··· Available records

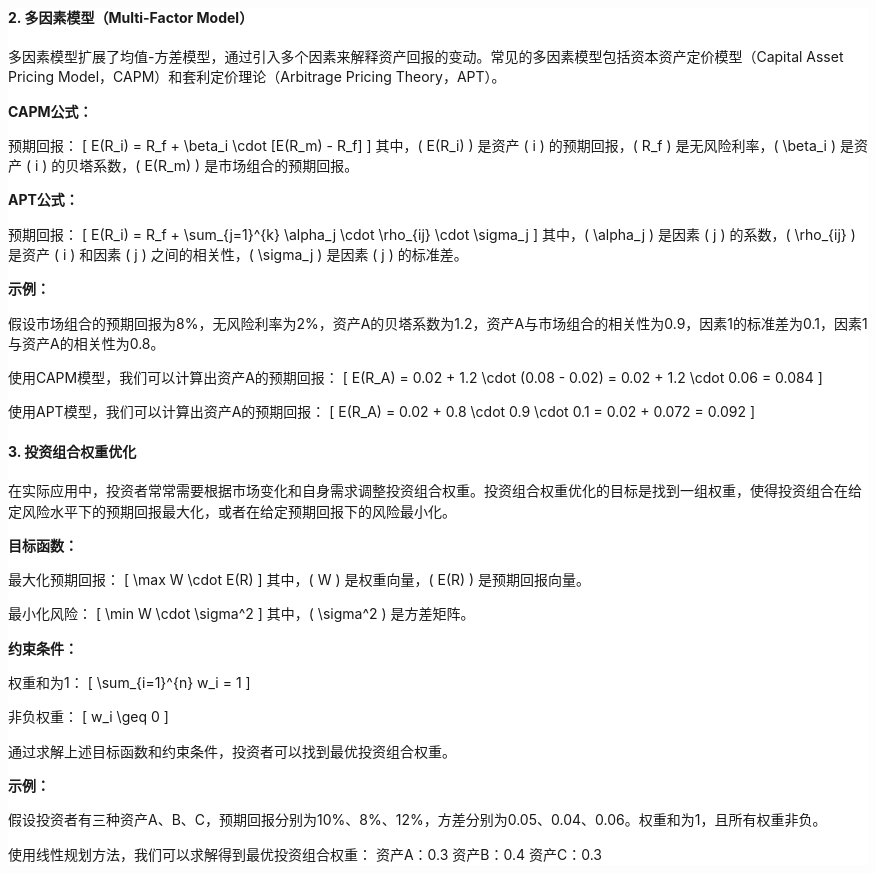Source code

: #### 2. 多因素模型（Multi-Factor Model）

多因素模型扩展了均值-方差模型，通过引入多个因素来解释资产回报的变动。常见的多因素模型包括资本资产定价模型（Capital Asset Pricing Model，CAPM）和套利定价理论（Arbitrage Pricing Theory，APT）。

**CAPM公式：**

预期回报：
\[ E(R_i) = R_f + \beta_i \cdot [E(R_m) - R_f] \]
其中，\( E(R_i) \) 是资产 \( i \) 的预期回报，\( R_f \) 是无风险利率，\( \beta_i \) 是资产 \( i \) 的贝塔系数，\( E(R_m) \) 是市场组合的预期回报。

**APT公式：**

预期回报：
\[ E(R_i) = R_f + \sum_{j=1}^{k} \alpha_j \cdot \rho_{ij} \cdot \sigma_j \]
其中，\( \alpha_j \) 是因素 \( j \) 的系数，\( \rho_{ij} \) 是资产 \( i \) 和因素 \( j \) 之间的相关性，\( \sigma_j \) 是因素 \( j \) 的标准差。

**示例：**

假设市场组合的预期回报为8%，无风险利率为2%，资产A的贝塔系数为1.2，资产A与市场组合的相关性为0.9，因素1的标准差为0.1，因素1与资产A的相关性为0.8。

使用CAPM模型，我们可以计算出资产A的预期回报：
\[ E(R_A) = 0.02 + 1.2 \cdot (0.08 - 0.02) = 0.02 + 1.2 \cdot 0.06 = 0.084 \]

使用APT模型，我们可以计算出资产A的预期回报：
\[ E(R_A) = 0.02 + 0.8 \cdot 0.9 \cdot 0.1 = 0.02 + 0.072 = 0.092 \]

#### 3. 投资组合权重优化

在实际应用中，投资者常常需要根据市场变化和自身需求调整投资组合权重。投资组合权重优化的目标是找到一组权重，使得投资组合在给定风险水平下的预期回报最大化，或者在给定预期回报下的风险最小化。

**目标函数：**

最大化预期回报：
\[ \max W \cdot E(R) \]
其中，\( W \) 是权重向量，\( E(R) \) 是预期回报向量。

最小化风险：
\[ \min W \cdot \sigma^2 \]
其中，\( \sigma^2 \) 是方差矩阵。

**约束条件：**

权重和为1：
\[ \sum_{i=1}^{n} w_i = 1 \]

非负权重：
\[ w_i \geq 0 \]

通过求解上述目标函数和约束条件，投资者可以找到最优投资组合权重。

**示例：**

假设投资者有三种资产A、B、C，预期回报分别为10%、8%、12%，方差分别为0.05、0.04、0.06。权重和为1，且所有权重非负。

使用线性规划方法，我们可以求解得到最优投资组合权重：
资产A：0.3
资产B：0.4
资产C：0.3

······

◆ **Activity**
Find each line in the records above that contains the string "Model" and copy those lines in full. Only matches with the same capitalization count.

◆ **Output of the exercise**
: #### 2. 多因素模型（Multi-Factor Model）
多因素模型扩展了均值-方差模型，通过引入多个因素来解释资产回报的变动。常见的多因素模型包括资本资产定价模型（Capital Asset Pricing Model，CAPM）和套利定价理论（Arbitrage Pricing Theory，APT）。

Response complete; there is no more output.